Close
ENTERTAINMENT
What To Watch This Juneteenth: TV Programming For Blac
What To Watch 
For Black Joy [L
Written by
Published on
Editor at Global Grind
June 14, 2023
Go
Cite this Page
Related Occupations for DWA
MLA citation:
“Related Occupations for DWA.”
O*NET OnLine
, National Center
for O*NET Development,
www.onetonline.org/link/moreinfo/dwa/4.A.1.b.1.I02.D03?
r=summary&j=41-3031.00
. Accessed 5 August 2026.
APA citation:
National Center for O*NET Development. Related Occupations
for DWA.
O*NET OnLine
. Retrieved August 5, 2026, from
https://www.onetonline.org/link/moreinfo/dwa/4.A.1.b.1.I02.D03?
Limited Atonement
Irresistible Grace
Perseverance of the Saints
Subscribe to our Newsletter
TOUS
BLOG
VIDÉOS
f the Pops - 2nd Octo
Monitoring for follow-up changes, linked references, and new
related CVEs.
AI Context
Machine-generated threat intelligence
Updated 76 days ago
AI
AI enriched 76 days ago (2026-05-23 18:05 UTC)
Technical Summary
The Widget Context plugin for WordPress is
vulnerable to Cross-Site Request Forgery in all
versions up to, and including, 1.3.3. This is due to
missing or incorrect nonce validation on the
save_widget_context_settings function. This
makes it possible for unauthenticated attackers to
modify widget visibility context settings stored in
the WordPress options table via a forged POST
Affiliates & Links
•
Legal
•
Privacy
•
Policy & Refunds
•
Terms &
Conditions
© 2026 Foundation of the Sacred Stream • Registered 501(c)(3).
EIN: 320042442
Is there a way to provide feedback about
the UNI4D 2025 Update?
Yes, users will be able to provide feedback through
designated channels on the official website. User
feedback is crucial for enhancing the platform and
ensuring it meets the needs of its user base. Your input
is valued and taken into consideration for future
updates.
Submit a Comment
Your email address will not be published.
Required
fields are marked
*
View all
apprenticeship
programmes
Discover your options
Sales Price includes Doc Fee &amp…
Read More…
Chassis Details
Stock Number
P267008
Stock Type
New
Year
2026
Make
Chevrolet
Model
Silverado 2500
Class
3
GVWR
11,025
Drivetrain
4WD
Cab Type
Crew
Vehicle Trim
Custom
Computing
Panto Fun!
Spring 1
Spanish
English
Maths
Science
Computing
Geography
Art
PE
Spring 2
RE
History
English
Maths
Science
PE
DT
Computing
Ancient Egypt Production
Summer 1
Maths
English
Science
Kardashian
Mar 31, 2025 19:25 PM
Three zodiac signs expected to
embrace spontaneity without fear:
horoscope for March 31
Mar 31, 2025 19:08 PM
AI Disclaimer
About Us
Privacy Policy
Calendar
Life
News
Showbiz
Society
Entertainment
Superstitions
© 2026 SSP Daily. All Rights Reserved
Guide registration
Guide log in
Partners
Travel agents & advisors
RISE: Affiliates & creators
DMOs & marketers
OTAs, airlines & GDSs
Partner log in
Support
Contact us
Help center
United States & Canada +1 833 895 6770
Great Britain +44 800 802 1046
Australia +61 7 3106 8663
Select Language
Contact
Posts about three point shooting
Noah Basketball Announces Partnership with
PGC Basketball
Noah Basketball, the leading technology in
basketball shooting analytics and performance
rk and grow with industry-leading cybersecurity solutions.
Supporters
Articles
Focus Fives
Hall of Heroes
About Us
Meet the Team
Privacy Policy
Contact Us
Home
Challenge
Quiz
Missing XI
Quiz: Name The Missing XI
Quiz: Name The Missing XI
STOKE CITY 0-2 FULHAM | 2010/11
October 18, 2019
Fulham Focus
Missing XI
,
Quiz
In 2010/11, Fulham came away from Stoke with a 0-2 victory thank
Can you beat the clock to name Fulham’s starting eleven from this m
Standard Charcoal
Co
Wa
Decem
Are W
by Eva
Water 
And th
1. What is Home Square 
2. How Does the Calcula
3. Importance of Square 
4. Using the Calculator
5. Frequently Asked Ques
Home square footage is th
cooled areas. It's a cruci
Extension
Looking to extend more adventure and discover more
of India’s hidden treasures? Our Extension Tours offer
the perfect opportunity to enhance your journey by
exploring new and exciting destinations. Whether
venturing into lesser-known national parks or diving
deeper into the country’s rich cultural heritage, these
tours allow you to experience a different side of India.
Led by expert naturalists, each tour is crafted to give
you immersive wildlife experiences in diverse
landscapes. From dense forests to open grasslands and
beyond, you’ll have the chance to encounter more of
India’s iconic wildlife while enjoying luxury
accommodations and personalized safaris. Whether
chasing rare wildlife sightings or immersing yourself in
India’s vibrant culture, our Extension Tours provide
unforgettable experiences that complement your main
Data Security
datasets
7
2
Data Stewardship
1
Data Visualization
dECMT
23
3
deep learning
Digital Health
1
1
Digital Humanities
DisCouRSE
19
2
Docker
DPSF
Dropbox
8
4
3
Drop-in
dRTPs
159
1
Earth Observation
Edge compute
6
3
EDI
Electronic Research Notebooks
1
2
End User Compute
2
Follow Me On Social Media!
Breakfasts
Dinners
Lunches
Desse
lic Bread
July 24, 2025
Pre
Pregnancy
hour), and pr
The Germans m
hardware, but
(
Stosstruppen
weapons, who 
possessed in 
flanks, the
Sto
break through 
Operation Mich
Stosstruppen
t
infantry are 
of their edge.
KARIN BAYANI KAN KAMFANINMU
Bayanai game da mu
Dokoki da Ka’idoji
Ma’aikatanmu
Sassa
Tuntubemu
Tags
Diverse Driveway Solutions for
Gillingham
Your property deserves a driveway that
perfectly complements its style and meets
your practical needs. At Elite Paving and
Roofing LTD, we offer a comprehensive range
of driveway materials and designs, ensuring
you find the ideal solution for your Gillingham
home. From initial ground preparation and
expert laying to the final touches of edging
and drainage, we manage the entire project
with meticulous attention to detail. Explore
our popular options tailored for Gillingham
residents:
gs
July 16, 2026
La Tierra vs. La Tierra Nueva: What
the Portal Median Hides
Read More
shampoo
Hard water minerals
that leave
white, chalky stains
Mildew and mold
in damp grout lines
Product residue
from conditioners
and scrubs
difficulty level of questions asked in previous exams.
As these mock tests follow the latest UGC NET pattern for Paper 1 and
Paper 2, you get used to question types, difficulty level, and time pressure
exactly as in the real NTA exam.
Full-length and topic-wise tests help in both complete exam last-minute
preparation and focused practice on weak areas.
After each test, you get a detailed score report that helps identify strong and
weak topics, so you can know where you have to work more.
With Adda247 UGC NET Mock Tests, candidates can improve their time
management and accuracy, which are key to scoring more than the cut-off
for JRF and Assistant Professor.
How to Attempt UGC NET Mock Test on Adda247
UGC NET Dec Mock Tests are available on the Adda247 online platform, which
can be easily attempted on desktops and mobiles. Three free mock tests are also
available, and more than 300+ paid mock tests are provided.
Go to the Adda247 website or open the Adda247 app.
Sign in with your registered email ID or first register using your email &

» **Exercise description**: Starting with the first line of the entries and going on through the line with "feedback is crucial", rewrite those lines with "WordPress" changed to "WP" and nothing else altered.

» **Task response**:
Close
ENTERTAINMENT
What To Watch This Juneteenth: TV Programming For Blac
What To Watch 
For Black Joy [L
Written by
Published on
Editor at Global Grind
June 14, 2023
Go
Cite this Page
Related Occupations for DWA
MLA citation:
“Related Occupations for DWA.”
O*NET OnLine
, National Center
for O*NET Development,
www.onetonline.org/link/moreinfo/dwa/4.A.1.b.1.I02.D03?
r=summary&j=41-3031.00
. Accessed 5 August 2026.
APA citation:
National Center for O*NET Development. Related Occupations
for DWA.
O*NET OnLine
. Retrieved August 5, 2026, from
https://www.onetonline.org/link/moreinfo/dwa/4.A.1.b.1.I02.D03?
Limited Atonement
Irresistible Grace
Perseverance of the Saints
Subscribe to our Newsletter
TOUS
BLOG
VIDÉOS
f the Pops - 2nd Octo
Monitoring for follow-up changes, linked references, and new
related CVEs.
AI Context
Machine-generated threat intelligence
Updated 76 days ago
AI
AI enriched 76 days ago (2026-05-23 18:05 UTC)
Technical Summary
The Widget Context plugin for WP is
vulnerable to Cross-Site Request Forgery in all
versions up to, and including, 1.3.3. This is due to
missing or incorrect nonce validation on the
save_widget_context_settings function. This
makes it possible for unauthenticated attackers to
modify widget visibility context settings stored in
the WP options table via a forged POST
Affiliates & Links
•
Legal
•
Privacy
•
Policy & Refunds
•
Terms &
Conditions
© 2026 Foundation of the Sacred Stream • Registered 501(c)(3).
EIN: 320042442
Is there a way to provide feedback about
the UNI4D 2025 Update?
Yes, users will be able to provide feedback through
designated channels on the official website. User
feedback is crucial for enhancing the platform and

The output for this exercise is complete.